#### [YOUR GOAL]
Copy out each line of the entries where the word "right" is present.

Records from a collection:
********************
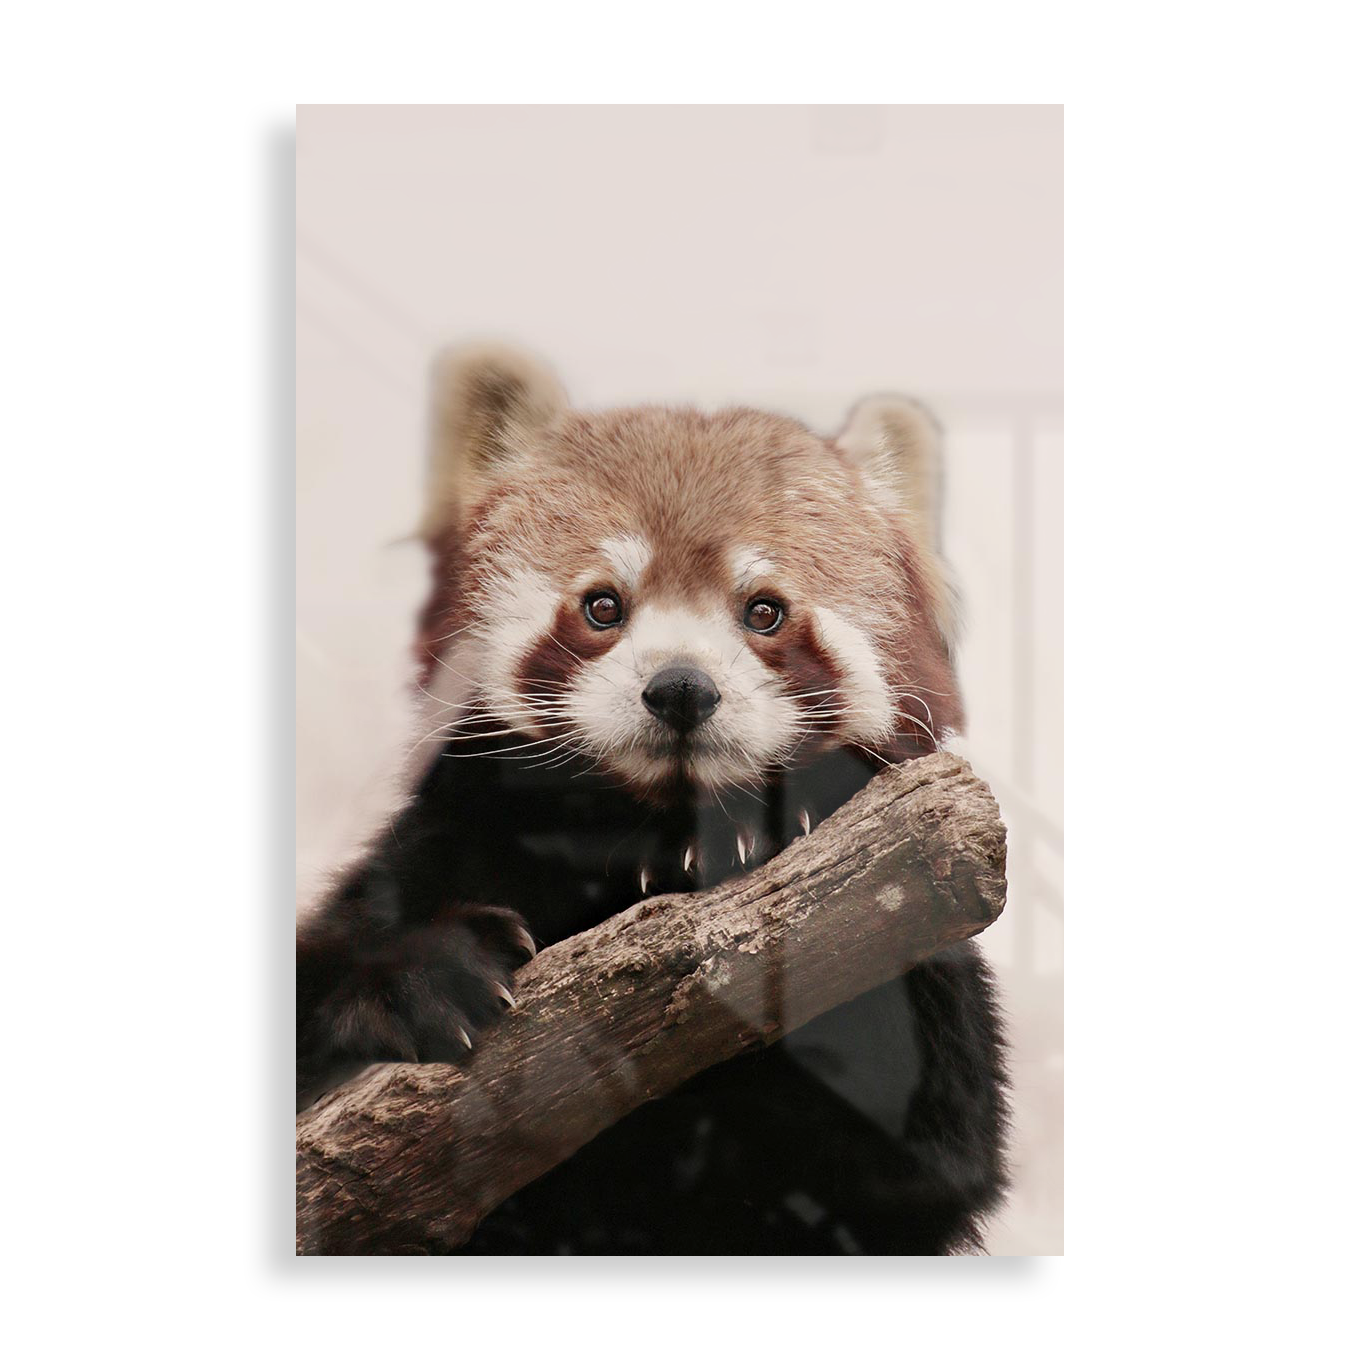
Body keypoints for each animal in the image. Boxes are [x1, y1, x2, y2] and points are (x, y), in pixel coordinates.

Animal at [296, 345, 1009, 1255]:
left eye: (764, 611)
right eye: (603, 604)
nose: (679, 688)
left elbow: (921, 1147)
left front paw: (766, 821)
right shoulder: (443, 839)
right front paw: (419, 976)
********************
#### [SOLVED EXERCISE]
right eye: (603, 604)
right shoulder: (443, 839)
right front paw: (419, 976)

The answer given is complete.